«Fermare invasori e divisioni religiose Solo così si riparte»
Parla Helou, uno dei nuovi leader della piazza
«Miriamo a rifondare la politica del nostro Paese. Vogliamo un Libano nuovo, finalmente libero dall’influenza dell’Iran e dalla minaccia delle armi in mano alla milizia sciita dell’Hezbollah alleata al regime di Teheran. Sono molti anni ormai che ci proviamo. Ma adesso siamo alla svolta. Le prossime elezioni con candidati assolutamente nuovi cambieranno radicalmente le cose». Khalil Helou ci racconta i sentimenti dei politici emergenti che vorrebbero costruire il Libano del futuro. Ex alto ufficiale dell’intelligence militare, attualmente docente di geo-politica all’università Saint Joseph di Beirut, a 64 anni è lui stesso tra i candidati di punta della parte cristiana che fa parte dell’«intifada», la sommossa volta a «scrollarsi di dosso» quella che viene definita dalle piazze «l’oppressione dell’occupazione straniera».

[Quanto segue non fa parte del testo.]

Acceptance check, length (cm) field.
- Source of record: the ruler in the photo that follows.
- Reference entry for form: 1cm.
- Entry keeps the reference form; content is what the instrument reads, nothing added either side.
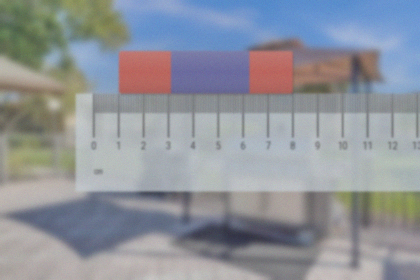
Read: 7cm
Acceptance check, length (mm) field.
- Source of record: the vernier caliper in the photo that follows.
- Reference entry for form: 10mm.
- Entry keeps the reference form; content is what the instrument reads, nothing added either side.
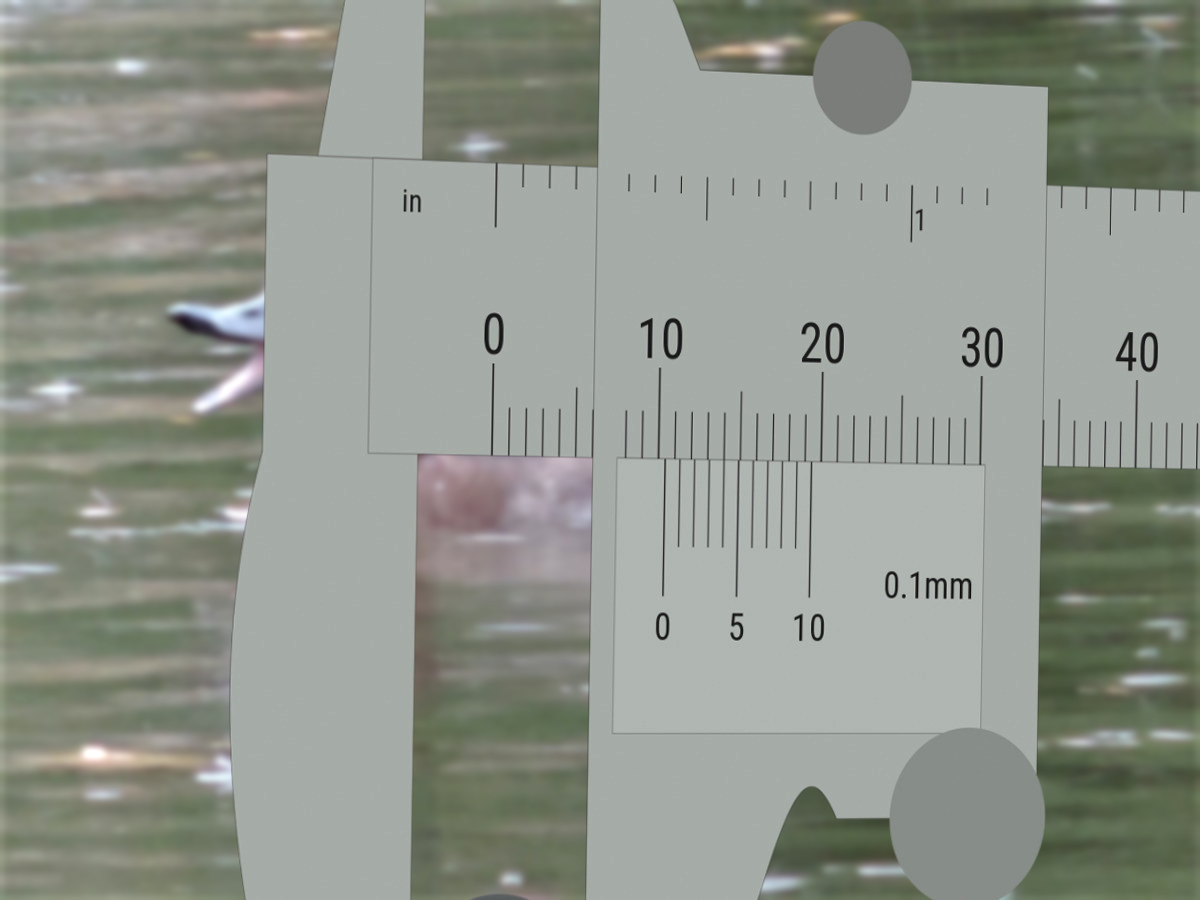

In che senso volete rifondare il Libano?
«Negli ultimi giorni stanno accadendo fatti cruciali. Stiamo mettendo in ginocchio i principi primi che hanno retto la politica di questo Paese dal 2005 e si fondavano sull’accordo tra l’attuale presidente cristiano Michel Aoun con l’Hezbollah, l’Iran e il regime siriano. Io da giovane ero un devoto ufficiale seguace dell’allora generale Aoun. Negli anni 80 era stato il grande eroe della resistenza antisiriana, sino alla sua cacciata sotto le bombe nel 1990 e l’esilio in Francia per 15 anni. Fu poi il suo plateale tradimento a renderci schiavi dell’Iran».
Il tradimento di Aoun?
«Certo, Aoun tornò in Libano nella primavera 2005, dopo l’omicidio dell’allora premier sunnita Rafiq Hariri. I militari siriani stavano andandosene con l’accusa di essere stati i mandanti assieme ad Hezbollah. Noi consideravamo Aoun come il leader della nostra riscossa. Alle elezioni il suo partito ottenne oltre 20 seggi dei 120 del Parlamento. Ma Aoun scelse repentinamente di allearsi con i suoi nemici, dividendo il fronte cristiano. Si pose agli ordini di Damasco e permise ad Hezbollah di stare al governo mantenendo le sue milizie armate. Da allora Hezbollah è diventato uno Stato nello Stato, una fonte di potere indipendente dal governo centrale e invece legata agli Ayatollah iraniani».
Non avete mai provato a disarmare Hezbollah?
«Ci provò nel 2013 l’ex presidente Michel Suleiman. Ma fallì. Nel 2016 Aoun divenne presidente e riprese la convivenza con Hezbollah, riuscendo a creare una grande coalizione assieme ai socialisti del druso Walid Jumblatt, ai sunniti legati al figlio di Rafiq Hariri, Saad, e a varie forze cristiane. Fu un compromesso disastroso, permetteva ai politici di dividersi la torta e ad Hezbollah di mantenere il monopolio della forza. Ciò ha provocato la crisi economica, la corruzione imperante, l’inefficienza e il permanere della presenza iraniana. Oggi finalmente rovesceremo la situazione». Chi sono i nuovi leader,
che come lei si presenteranno alle prossime elezioni?
«Volti della società civile, personalità note senza differenze tra sunniti, cristiani e sciiti, ma che hanno sempre evitato di cooperare con i nostri invasori».
Per esempio?
«Tra i sunniti penso a Nawaz Salam, ex ambasciatore libanese all’Onu. Oppure a Salah Salam, proprietario del quotidiano Al-Liwah, e al costituzionalista Hassan Rifai o al dentista Rami Finge, molto noto tra i giovani. Tra i cristiani si stanno mettendo in luce l’industriale Nemad Frem e il parlamentare Sami Gemayel, che ha 39 anni e guida il partito della Falange. Abbiamo anche un generale molto conosciuto, Marun Hitti».
Avete con voi anche sciiti?
«Ovvio e tanti. Tengono un profilo basso per non venire presi di mira da Hezbollah nella loro comunità. Ma abbiamo tante donne, giornalisti e docenti universitari sciiti pronti a schierarsi con noi. Siamo un movimento interconfessionale, lottiamo contro le divisioni religiose in politica».
Ma non temete una reazione armata da parte di Hezbollah e i suoi alleati?
«In questo momento è impossibile. Iran e Siria sono in ginocchio, piegati dalla crisi economica e soprattutto dalle lotte interne. Assad è debolissimo, se non ci fossero i russi a sostenerlo sarebbe immediatamente rovesciato. Noi libanesi dobbiamo cogliere l’occasione storica per tornare ad autodeterminarci».